La Cour suprême examinera en novembre la légalité des droits de douane imposés par Trump

La Cour suprême des Etats-Unis a accepté, mardi, d’examiner début novembre la légalité des droits de douane imposés par le président américain, Donald Trump.
Saisie par l’administration républicaine, la Cour a accepté de se pencher sur le dossier en urgence et a programmé une audience sur le sujet pour « la première semaine de novembre », rapportent plusieurs médias US.

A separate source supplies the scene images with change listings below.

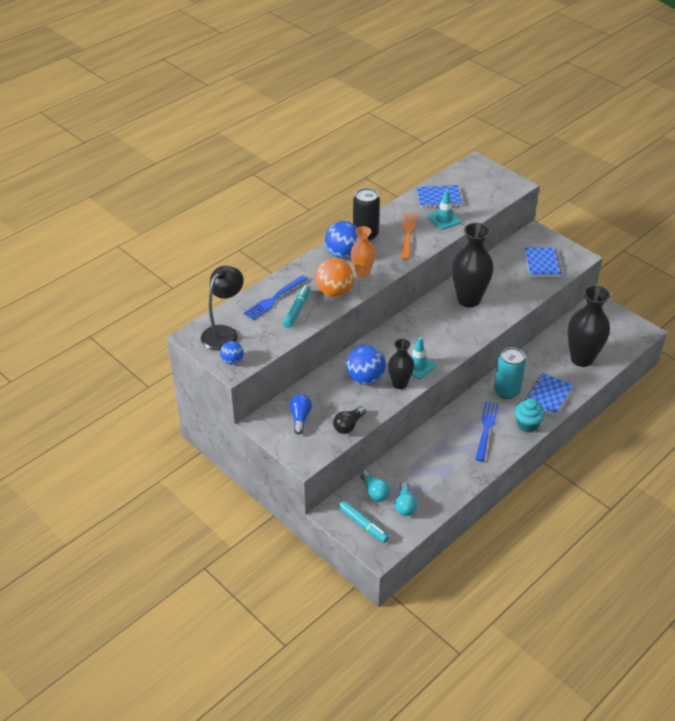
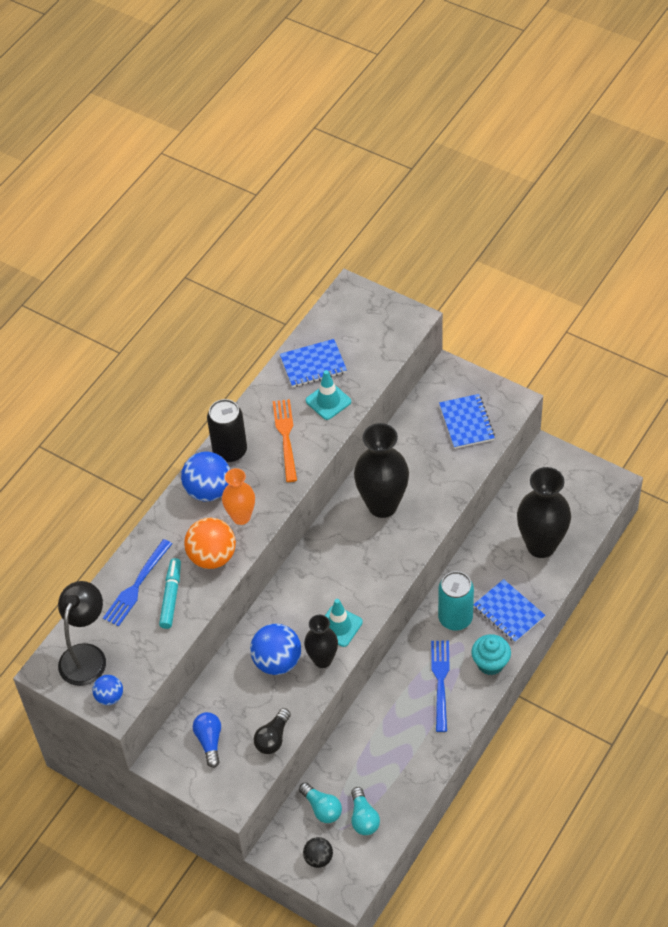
camera: 10 degrees left, 10 degrees up
(363, 525) = (318, 858): turquoise marker -> black ball
(548, 395) = (509, 612): blue notebook -> blue notebook turned 60 degrees counterclockwise

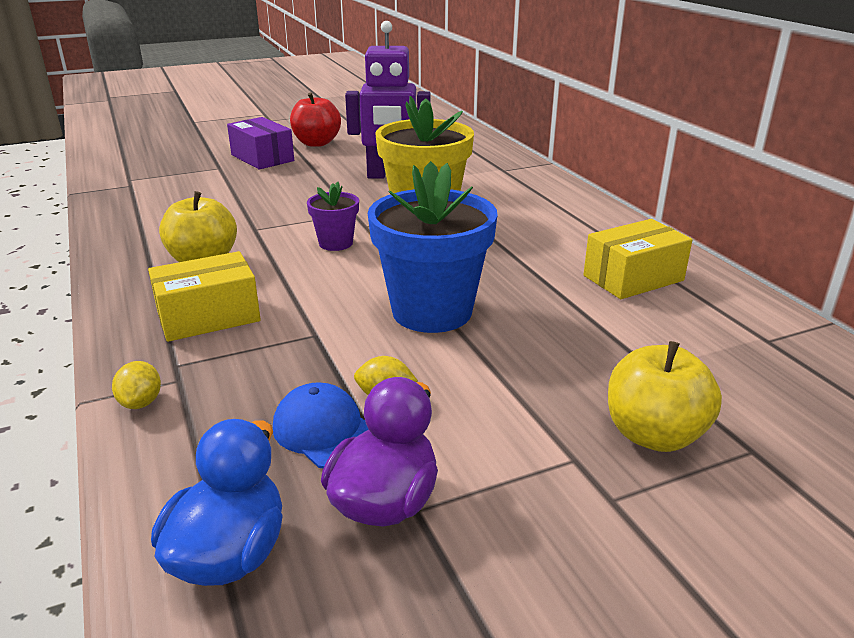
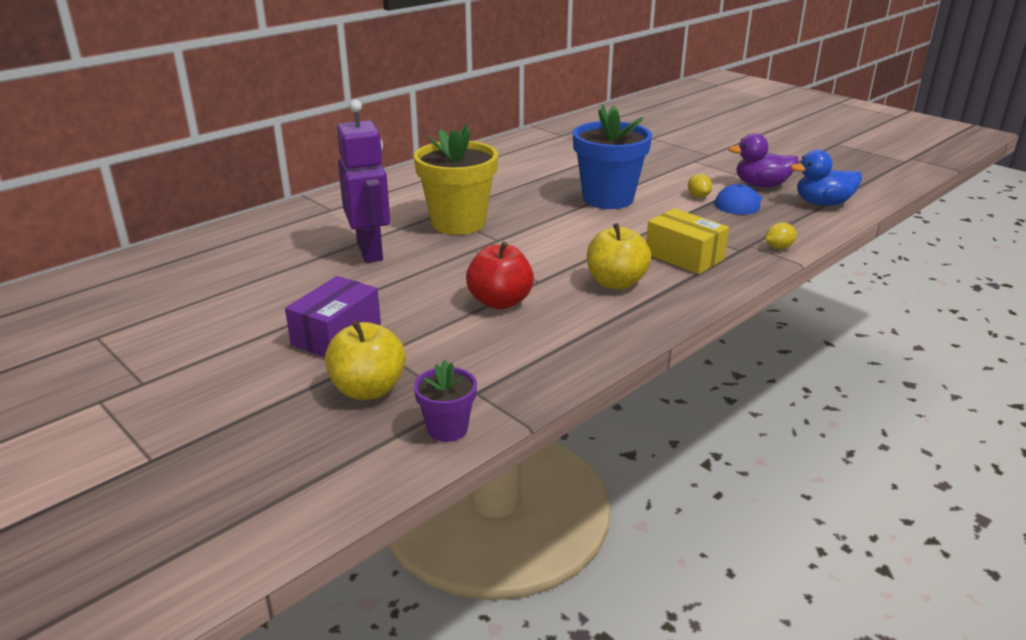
camera: 110 degrees left, 0 degrees up
(316, 143) = (264, 315): red apple -> red apple (500, 302)
(336, 243) = (539, 243): purple flower pot -> purple flower pot (447, 429)
(633, 278) = (517, 159): yellow box -> none
(654, 435) = (662, 150): yellow apple -> yellow apple (368, 389)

Le gouvernement américain a fait valoir devant la plus haute juridiction du pays les conséquences néfastes de l’invalidation de ces droits de douane sur ses négociations commerciales avec les partenaires des Etats-Unis.
Cette annonce intervient alors qu’une cour d’appel fédérale à Washington avait statué fin août qu’une grande partie des droits de douane décrétés par M. Trump depuis le début de son mandat étaient illégaux, tout en les maintenant en place jusqu’à ce que la Cour suprême puisse se prononcer.
La cour d’appel avait considéré qu’une loi d’urgence économique de 1977 ne donnait pas au président « le pouvoir d’imposer des droits de douane et d’autres taxes », cette compétence relevant exclusivement du Congrès.
Selon la presse américaine, même en cas de décision défavorable de la Cour suprême, le président Trump pourrait recourir à d’autres instruments législatifs pour instaurer des droits de douane similaires. Toutefois, une telle procédure nécessiterait des délais et des étapes administratives supplémentaires.
Depuis son retour au pouvoir en janvier, le locataire de la Maison blanche a mis en place de nouvelles surtaxes sur les produits entrant aux Etats-Unis. Celles-ci vont de 10 à 50% selon les situations et les pays.